**Your objective:**
Gather each line containing the string "camera" from these entries.

**Data provided:**
=== Begin Enclosure ===
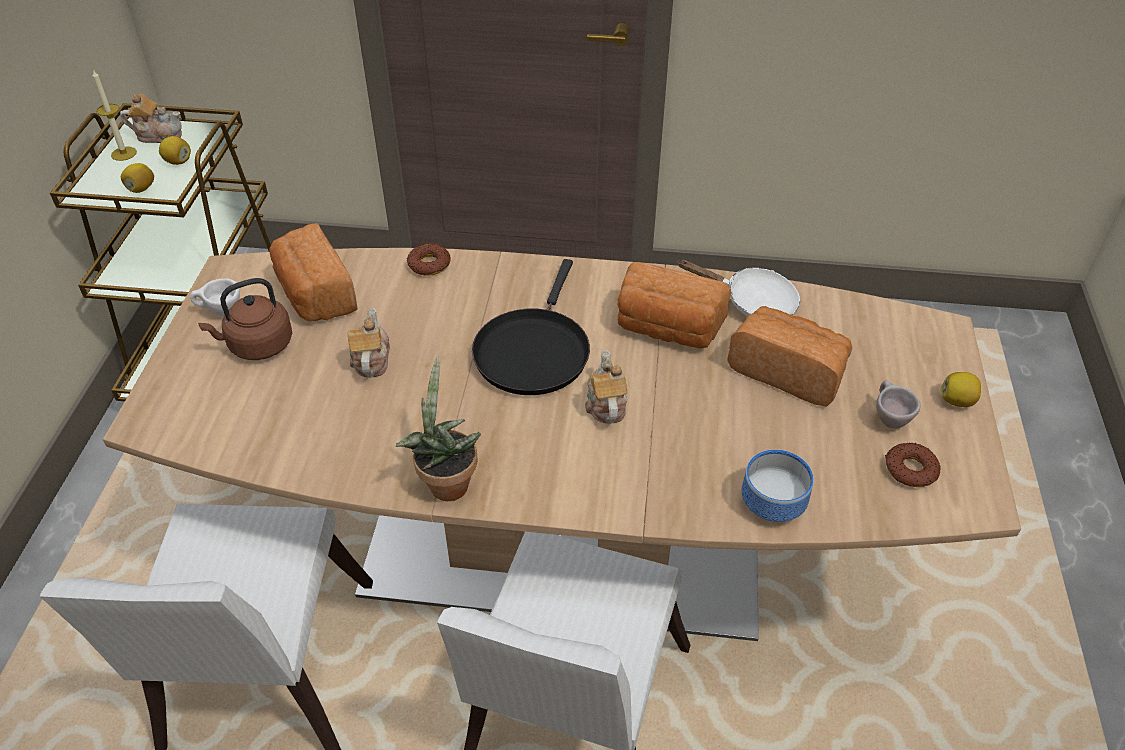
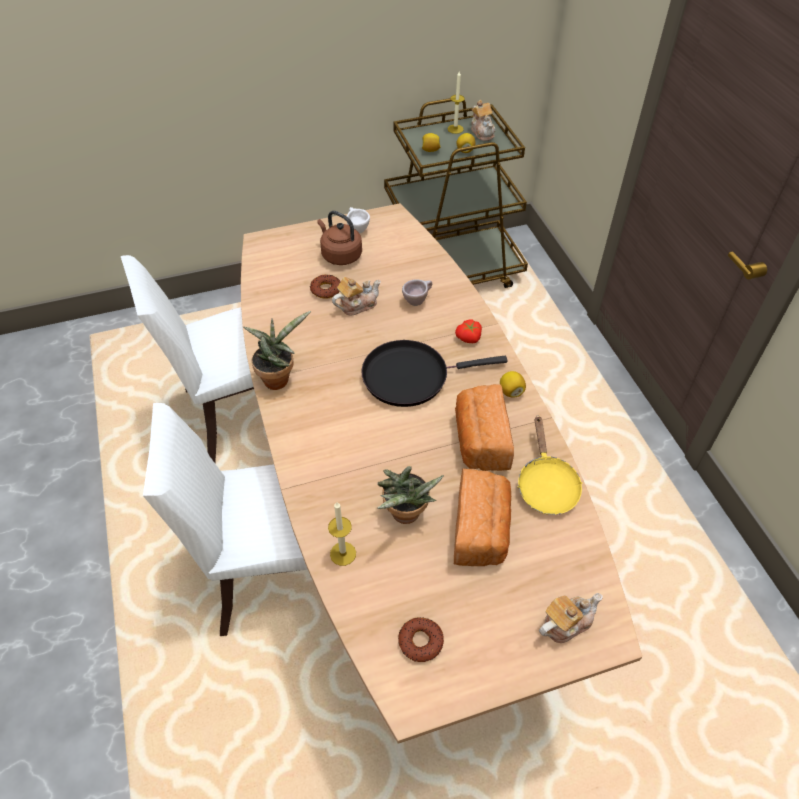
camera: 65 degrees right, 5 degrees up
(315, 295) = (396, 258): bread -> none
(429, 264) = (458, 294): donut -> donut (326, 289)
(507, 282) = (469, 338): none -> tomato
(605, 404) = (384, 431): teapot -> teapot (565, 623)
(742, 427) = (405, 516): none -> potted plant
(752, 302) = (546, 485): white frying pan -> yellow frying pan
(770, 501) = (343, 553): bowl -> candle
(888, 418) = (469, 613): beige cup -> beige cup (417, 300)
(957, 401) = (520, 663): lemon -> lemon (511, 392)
=== End Enclosure ===
=== Begin Enclosure ===
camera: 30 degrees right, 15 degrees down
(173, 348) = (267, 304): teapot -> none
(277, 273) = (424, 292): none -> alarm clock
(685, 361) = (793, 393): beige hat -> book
=== End Enclosure ===
**Response below:**
camera: 65 degrees right, 5 degrees up
camera: 30 degrees right, 15 degrees down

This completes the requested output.